In July 2017 I took a flight to Malta (right below Sicily) to study. I had always thought about taking a subject or course abroad as part of my CSU study, just hadn’t found an Illustration-specific opportunity. Then I found out about individual programs and got super excited! I could shape a short-term program that would take me geographically and academically where I would like to go?! Amazing.
I spent the majority of the month in Gozo, little sister island of Malta in the beautiful bay of Xlendi. The program offered accommodation, food and advice to realise cultural research, all generated from drawing as a communication and documentation tool: Graphic Anthropology.

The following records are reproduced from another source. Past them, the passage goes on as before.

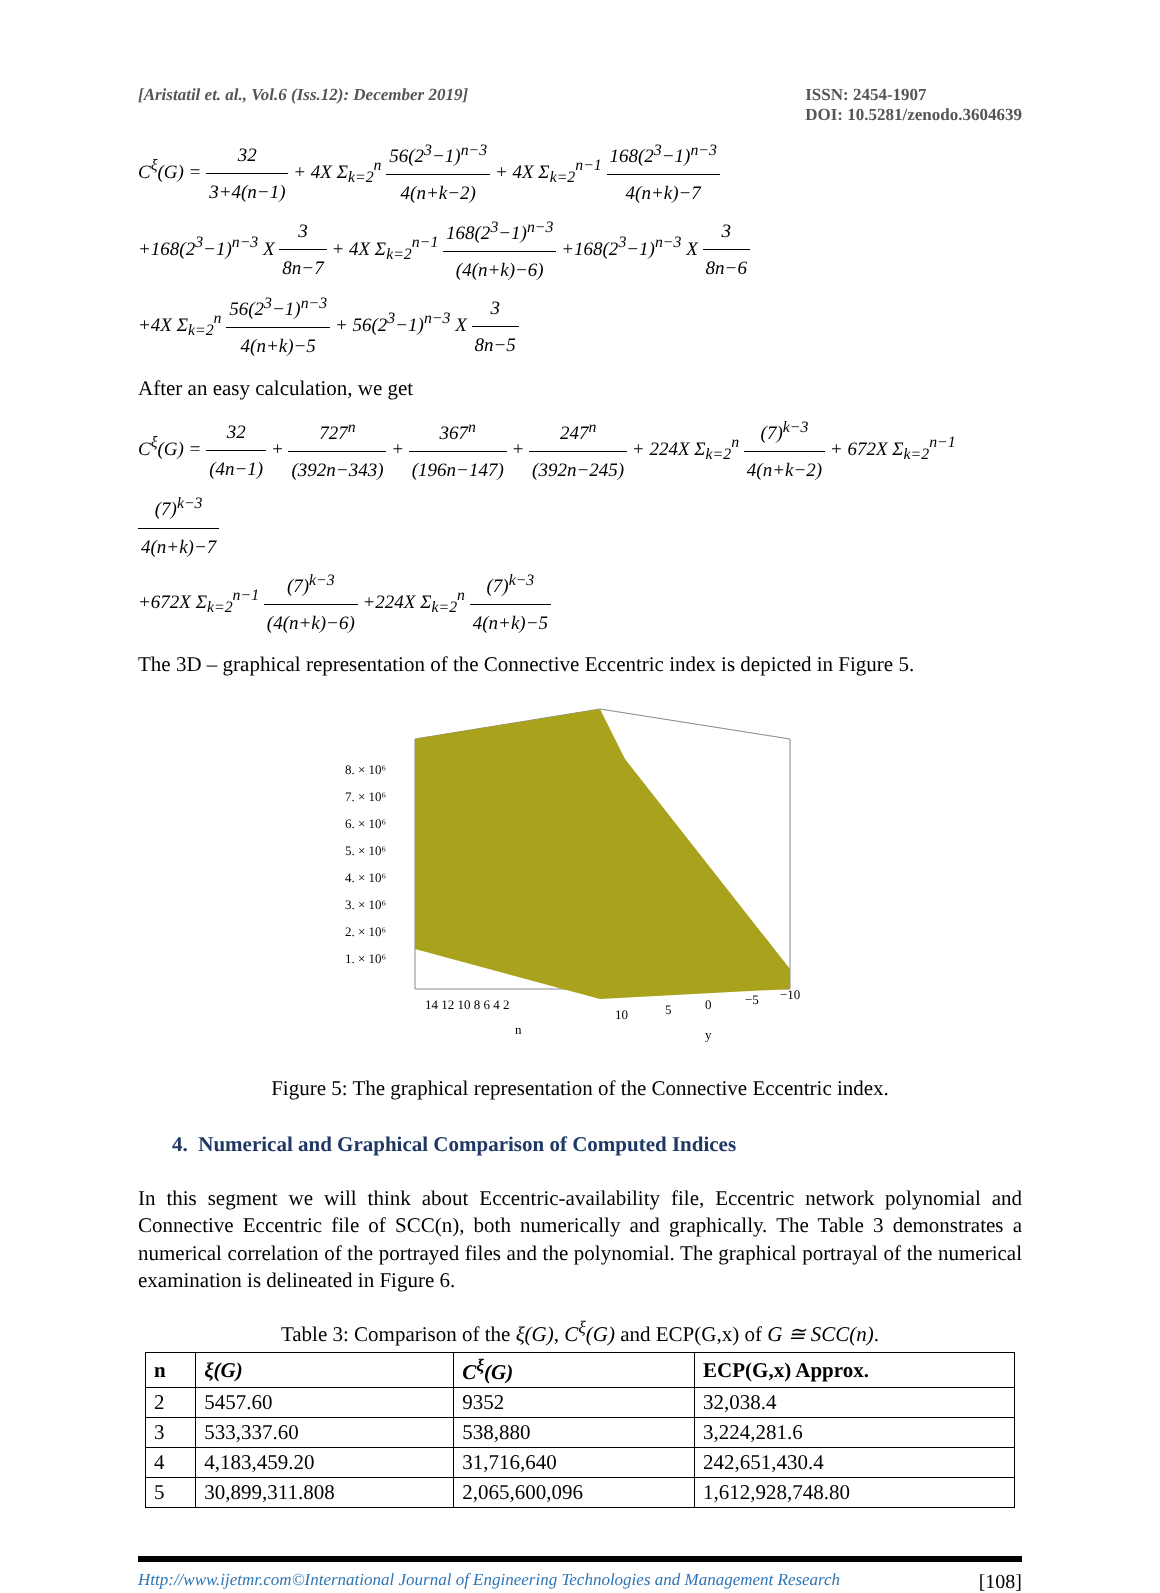[Aristatil et. al., Vol.6 (Iss.12): December 2019] ISSN: 2454-1907
DOI: 10.5281/zenodo.3604639
C<sup>ξ</sup>(G) = 32 3+4(n−1) + 4X Σ<sub>k=2</sub><sup>n</sup> 56(2<sup>3</sup>−1)<sup>n−3</sup> 4(n+k−2) + 4X Σ<sub>k=2</sub><sup>n−1</sup> 168(2<sup>3</sup>−1)<sup>n−3</sup> 4(n+k)−7
+168(2<sup>3</sup>−1)<sup>n−3</sup> X 3 8n−7 + 4X Σ<sub>k=2</sub><sup>n−1</sup> 168(2<sup>3</sup>−1)<sup>n−3</sup> (4(n+k)−6) +168(2<sup>3</sup>−1)<sup>n−3</sup> X 3 8n−6
+4X Σ<sub>k=2</sub><sup>n</sup> 56(2<sup>3</sup>−1)<sup>n−3</sup> 4(n+k)−5 + 56(2<sup>3</sup>−1)<sup>n−3</sup> X 3 8n−5
After an easy calculation, we get
C<sup>ξ</sup>(G) = 32 (4n−1) + 727<sup>n</sup> (392n−343) + 367<sup>n</sup> (196n−147) + 247<sup>n</sup> (392n−245) + 224X Σ<sub>k=2</sub><sup>n</sup> (7)<sup>k−3</sup> 4(n+k−2) + 672X Σ<sub>k=2</sub><sup>n−1</sup> (7)<sup>k−3</sup> 4(n+k)−7
+672X Σ<sub>k=2</sub><sup>n−1</sup> (7)<sup>k−3</sup> (4(n+k)−6) +224X Σ<sub>k=2</sub><sup>n</sup> (7)<sup>k−3</sup> 4(n+k)−5
The 3D – graphical representation of the Connective Eccentric index is depicted in Figure 5.
8. × 10⁶
7. × 10⁶
6. × 10⁶
5. × 10⁶
4. × 10⁶
3. × 10⁶
2. × 10⁶
1. × 10⁶
14 12 10 8 6 4 2
10
5
0
−5
−10
n
y
Figure 5: The graphical representation of the Connective Eccentric index.
4. Numerical and Graphical Comparison of Computed Indices
In this segment we will think about Eccentric-availability file, Eccentric network polynomial and Connective Eccentric file of SCC(n), both numerically and graphically. The Table 3 demonstrates a numerical correlation of the portrayed files and the polynomial. The graphical portrayal of the numerical examination is delineated in Figure 6.
Table 3: Comparison of the ξ(G), C<sup>ξ</sup>(G) and ECP(G,x) of G ≅ SCC(n).
| n | ξ(G) | C<sup>ξ</sup>(G) | ECP(G,x) Approx. |
| --- | --- | --- | --- |
| 2 | 5457.60 | 9352 | 32,038.4 |
| 3 | 533,337.60 | 538,880 | 3,224,281.6 |
| 4 | 4,183,459.20 | 31,716,640 | 242,651,430.4 |
| 5 | 30,899,311.808 | 2,065,600,096 | 1,612,928,748.80 |
Http://www.ijetmr.com©International Journal of Engineering Technologies and Management Research [108]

What did I get out of being a participant at the ‘ Off the Beaten Track ‘ summer school for Anthropologists?
1. The program is largely self-initiated and open-ended. I think of myself as a grown-up now, and being afforded the chance to shape my own days felt great. Start research at 6am to avoid the heat? Yep. Draw at a site for two hours? No problem. Take a kayak to a neighboring island spontaneously? Why not?!
2. The program offers promising research the opportunity to be published. Being allowed the opportunity to release a peer-reviewed journal as an undergraduate is rare, and super exciting for a wannabe academic!
3. Gaining academic credit for my study while learning in glorious summertime Mediterranean was a huge plus.
4. Real life – out-in-the-world, applied research put my design and visual communication skills to the test, collecting oral histories and drawing a series outside traditional game rules. I closed the laptop, turned off the internet and out of the books.